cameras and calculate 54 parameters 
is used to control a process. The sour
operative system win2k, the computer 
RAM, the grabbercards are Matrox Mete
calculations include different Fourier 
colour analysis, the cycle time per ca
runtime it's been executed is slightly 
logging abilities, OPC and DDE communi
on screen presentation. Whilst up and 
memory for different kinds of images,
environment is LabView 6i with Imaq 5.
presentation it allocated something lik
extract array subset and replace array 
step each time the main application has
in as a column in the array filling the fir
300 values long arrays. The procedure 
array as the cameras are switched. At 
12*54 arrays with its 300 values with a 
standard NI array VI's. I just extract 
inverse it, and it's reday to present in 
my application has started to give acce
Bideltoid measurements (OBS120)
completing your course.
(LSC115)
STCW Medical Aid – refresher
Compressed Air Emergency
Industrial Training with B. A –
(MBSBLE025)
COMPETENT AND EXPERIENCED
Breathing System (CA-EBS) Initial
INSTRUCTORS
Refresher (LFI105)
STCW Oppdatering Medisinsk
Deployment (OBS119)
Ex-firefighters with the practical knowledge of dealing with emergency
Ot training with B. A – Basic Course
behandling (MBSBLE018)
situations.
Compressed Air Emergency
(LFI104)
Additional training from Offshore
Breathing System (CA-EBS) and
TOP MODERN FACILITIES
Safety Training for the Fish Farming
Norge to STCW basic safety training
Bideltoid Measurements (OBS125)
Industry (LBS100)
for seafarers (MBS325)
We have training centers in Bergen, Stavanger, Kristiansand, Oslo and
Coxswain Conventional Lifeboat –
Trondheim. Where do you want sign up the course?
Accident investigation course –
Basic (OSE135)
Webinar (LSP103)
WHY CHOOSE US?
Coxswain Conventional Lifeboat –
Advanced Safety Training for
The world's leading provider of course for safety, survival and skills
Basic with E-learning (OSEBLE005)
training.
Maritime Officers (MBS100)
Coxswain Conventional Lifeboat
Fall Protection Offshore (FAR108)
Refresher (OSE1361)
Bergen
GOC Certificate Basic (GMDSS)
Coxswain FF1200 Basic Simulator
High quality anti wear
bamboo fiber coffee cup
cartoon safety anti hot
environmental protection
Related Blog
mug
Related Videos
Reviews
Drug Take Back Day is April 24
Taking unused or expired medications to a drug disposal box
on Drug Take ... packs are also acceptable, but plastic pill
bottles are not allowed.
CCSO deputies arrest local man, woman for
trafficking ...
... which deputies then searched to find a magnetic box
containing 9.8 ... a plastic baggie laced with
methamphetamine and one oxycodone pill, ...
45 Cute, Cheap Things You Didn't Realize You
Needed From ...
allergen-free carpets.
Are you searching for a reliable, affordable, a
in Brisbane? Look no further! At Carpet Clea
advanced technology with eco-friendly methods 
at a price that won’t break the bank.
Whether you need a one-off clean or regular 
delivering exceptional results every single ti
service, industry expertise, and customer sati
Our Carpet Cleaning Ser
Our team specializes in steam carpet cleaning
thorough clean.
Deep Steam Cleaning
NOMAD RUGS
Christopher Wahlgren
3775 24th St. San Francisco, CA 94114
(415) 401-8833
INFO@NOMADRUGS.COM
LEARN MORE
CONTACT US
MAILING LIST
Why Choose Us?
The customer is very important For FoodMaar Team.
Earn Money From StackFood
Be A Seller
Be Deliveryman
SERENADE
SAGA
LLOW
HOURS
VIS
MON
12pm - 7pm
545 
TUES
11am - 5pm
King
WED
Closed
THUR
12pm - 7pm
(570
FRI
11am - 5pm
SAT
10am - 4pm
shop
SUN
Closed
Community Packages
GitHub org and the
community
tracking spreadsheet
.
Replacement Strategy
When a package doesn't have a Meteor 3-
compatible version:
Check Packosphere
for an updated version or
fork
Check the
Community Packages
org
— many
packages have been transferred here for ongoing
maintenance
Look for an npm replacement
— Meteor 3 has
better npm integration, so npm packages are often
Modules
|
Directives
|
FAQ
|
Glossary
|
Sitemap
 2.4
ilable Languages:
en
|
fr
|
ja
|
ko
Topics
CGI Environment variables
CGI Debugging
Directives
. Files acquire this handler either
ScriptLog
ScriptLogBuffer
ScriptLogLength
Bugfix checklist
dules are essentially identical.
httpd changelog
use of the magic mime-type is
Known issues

───

◆ Problem to solve ◆
List every line of the records above that contains the word "cameras".

◆ Exercise answer ◆
cameras and calculate 54 parameters 
array as the cameras are switched. At 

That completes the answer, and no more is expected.